PROBLEM DESCRIPTION
Exact copies of the lines from the line containing "territoire lémanique et" through the last line of the entries below are the whole answer.

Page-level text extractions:
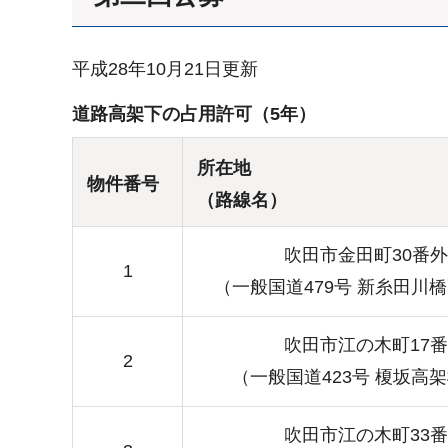
平成28年10月21日更新
道路高架下の占用許可（5年）
所在地
物件番号
（路線名）
吹田市金田町30番外
1
（一般国道479号 新糸田川
吹田市江の木町17番
2
（一般国道423号 榎坂高
吹田市江の木町33番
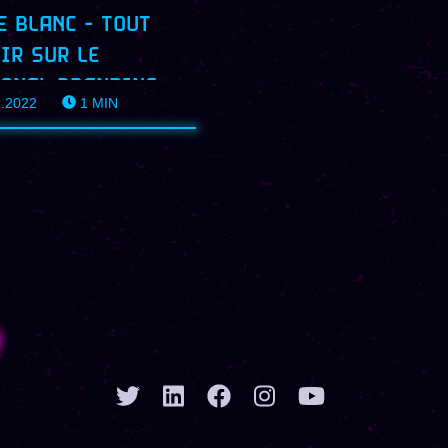
E BLANC - TOUT
IR SUR LE
ONAL BRANDING
2.2022
1
MIN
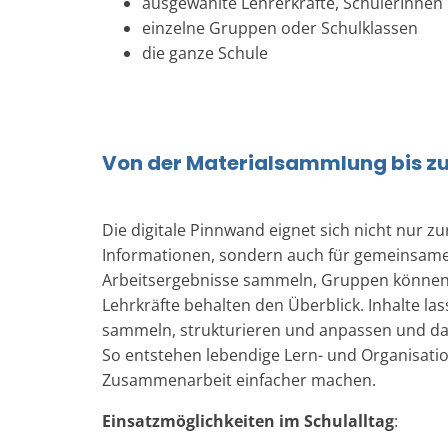
ausgewählte Lehrerkräfte, SchülerInnen 
einzelne Gruppen oder Schulklassen
die ganze Schule
Von der Materialsammlung bis zu
Die digitale Pinnwand eignet sich nicht nur 
Informationen, sondern auch für gemeinsame
Arbeitsergebnisse sammeln, Gruppen können 
Lehrkräfte behalten den Überblick. Inhalte l
sammeln, strukturieren und anpassen und das 
So entstehen lebendige Lern- und Organisati
Zusammenarbeit einfacher machen.
Einsatzmöglichkeiten im Schulalltag
:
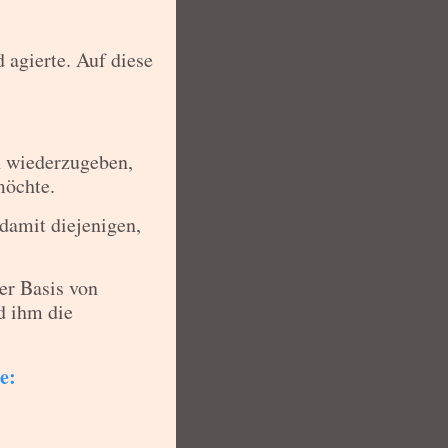
 agierte. Auf diese
n wiederzugeben,
möchte.
 damit diejenigen,
er Basis von
d ihm die
e:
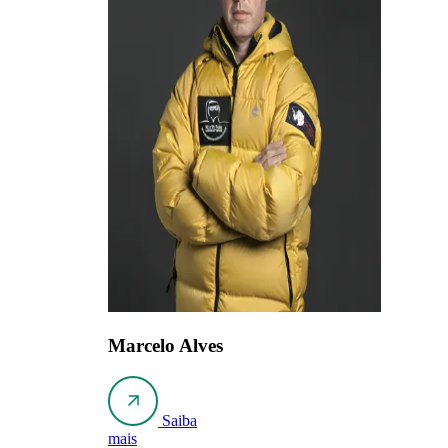
Marcelo Alves
Saiba
mais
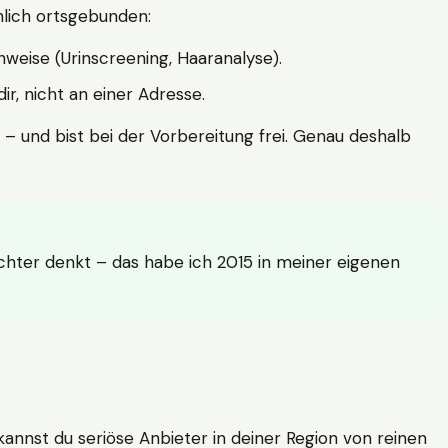
hlich ortsgebunden:
weise (Urinscreening, Haaranalyse).
r, nicht an einer Adresse.
 – und bist bei der Vorbereitung frei. Genau deshalb
achter denkt – das habe ich 2015 in meiner eigenen
n kannst du seriöse Anbieter in deiner Region von reinen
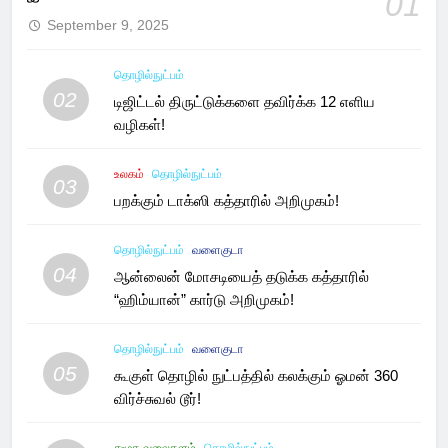
01
September 9, 2025
தொழில்நுட்பம்
02
டிஜிட்டல் திருட்டுக்களை தவிர்க்க 12 எளிய
வழிகள்!
உலகம்
தொழில்நுட்பம்
03
பறக்கும் டாக்ஸி கத்தாரில் அறிமுகம்!
தொழில்நுட்பம்
வளைகுடா
04
ஆன்லைன் மோசடியைத் தடுக்க கத்தாரில்
“ஹிம்யான்” கார்டு அறிமுகம்!
தொழில்நுட்பம்
வளைகுடா
05
கூகுள் தொழில் நுட்பத்தில் கலக்கும் ஓமன் 360
விர்ச்சுவல் டூர்!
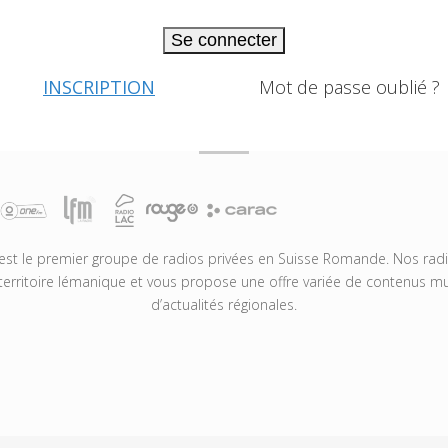
Se connecter
INSCRIPTION
Mot de passe oublié ?
t le premier groupe de radios privées en Suisse Romande. Nos radio
territoire lémanique et vous propose une offre variée de contenus mus
d’actualités régionales.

YOUR RESPONSE
territoire lémanique et vous propose une offre variée de contenus mus
d’actualités régionales.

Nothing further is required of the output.